The problem is complex, but it's not unsolvable. It seems to me that course will always contain a space between the alpha code and the numeric code and that the prof names will also always contain a space. But then you're pretty much screwed if somebody has a two-part last name like "VAN DYKE".

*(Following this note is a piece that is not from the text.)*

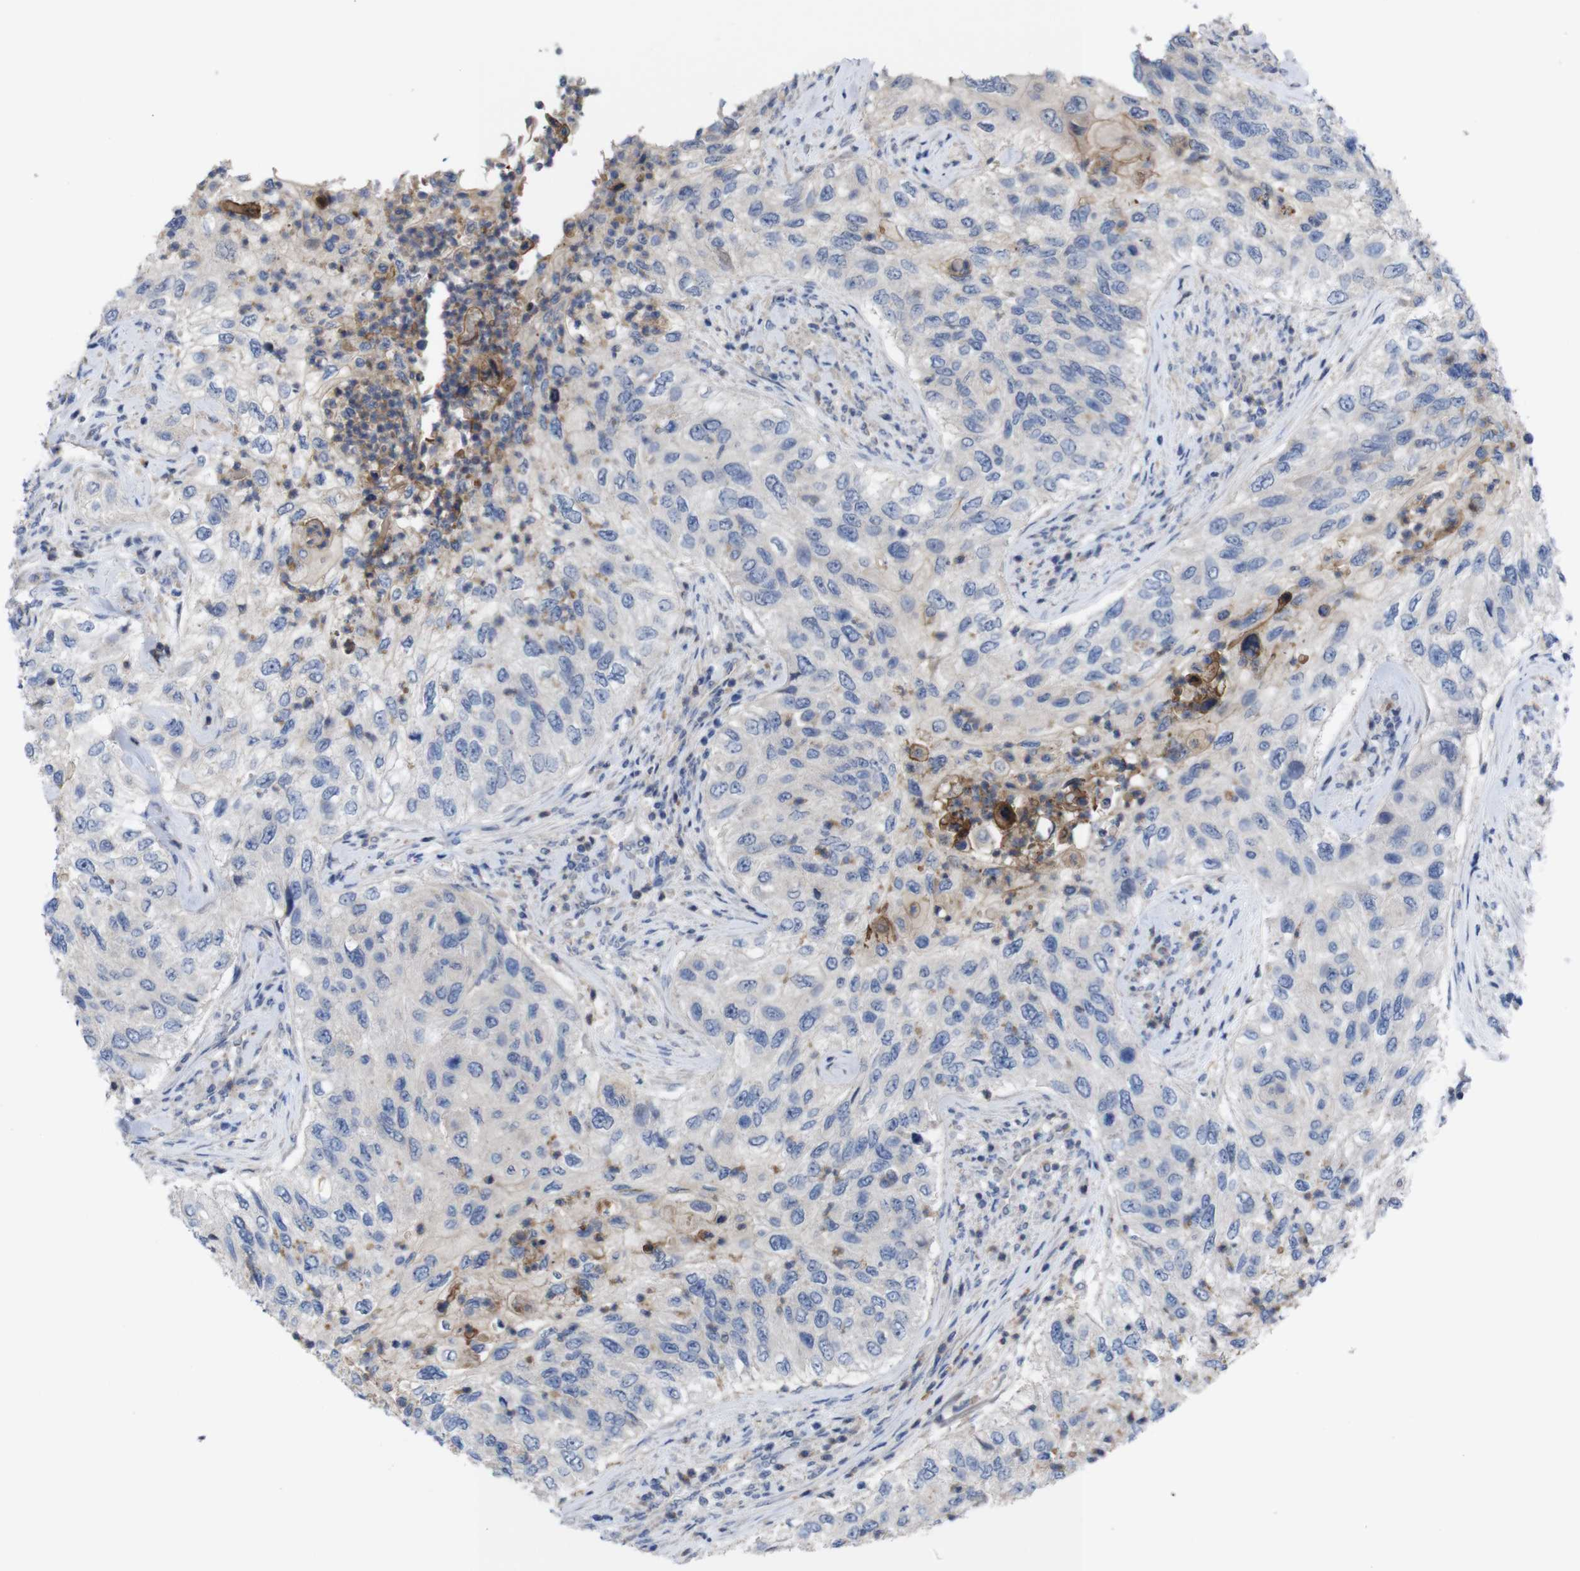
{"staining": {"intensity": "negative", "quantity": "none", "location": "none"}, "tissue": "urothelial cancer", "cell_type": "Tumor cells", "image_type": "cancer", "snomed": [{"axis": "morphology", "description": "Urothelial carcinoma, High grade"}, {"axis": "topography", "description": "Urinary bladder"}], "caption": "High power microscopy histopathology image of an immunohistochemistry micrograph of high-grade urothelial carcinoma, revealing no significant expression in tumor cells.", "gene": "USH1C", "patient": {"sex": "female", "age": 60}}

A regex would describe this record:

my $record_exp
    = qr{ ^ \s*
          (\d{4}/\d{2}) # yyyy/mm date
          \s+
          (\d+)         # any number of digits
          \s+
          (\S+ \s \S+) # non-space cluster, single space, non-space cluster
          \s+
          # sames as last, possibly not there, separating spaces are included
          # in the conditional, because we have to make sure it will start
          # right at the next rule.
          (?:(\S+ \s \S+)\s+)?  
          # a cluster of alpha, single space, cluster of digits
          (\p{Alpha}+ \s \d+)   
          \s+    # any number of spaces           
          (\S+)  # any number of non-space
          \s+    # ditto..  
          (\S+)  
          \s+    
          (\S+)  
        }x;

Which makes the loop a lot easier:

while ( <$input> ) { 
    my @fields = m{$record_exp};
    # ... list of semantic actions here...
}

But you could also store it into structures, knowing that the only variable part of the data is the profs:

use strict;
use warnings;
my @records;
<$input>; # bleed the first line
while ( <$input> ) { 
    my @fields         = split; # split on white-space
    my $record         = { date => shift @fields };
    $record->{session} = shift @fields;
    $record->{profs}   = [ join( ' ', splice( @fields, 0, 2 )) ];
    while ( @fields > 5 ) { 
        push @{ $record->{profs} }, join( ' ', splice( @fields, 0, 2 ));
    }
    $record->{course} = splice( @fields, 0, 2 );
    @$record{ qw<sec grade count> } = @fields;
    push @records, $record;
}
Axeman
thats a great regex and it works, but I found out that sometimes PROF1 and PROF2 last and first names can also have spaces, so im yet to sucessfully modify that regex,
soulSurfer2010
+1  A: 

There is nothing that says you must use only a single regex. You can go prune off bits of your line in chunks if that makes it easier to handle the weird parts.

Andy Lester
+1  A: 

I would probably still use split(), but then access the data thusly:

my @values = split '\s+', $string;
my $date = $values[0];
my $sess = $values[1];
my $count = $values[-1];
my $grade = $values[-2];
my $sec = $values[-3];
my $course = $values[-4];
my @profs = @values[2..($#values-5)];

With this construct you don't have to worry about how many profs you have. Even if you have none, the other values will all work fine (and you'll get an empty array for your profs).

CanSpice
You can also pop/push values. $date=shift @values; $sess=shift @values; $course=pop @values; etc. And then when you have those done, you are left with the stuff in the middle in @values.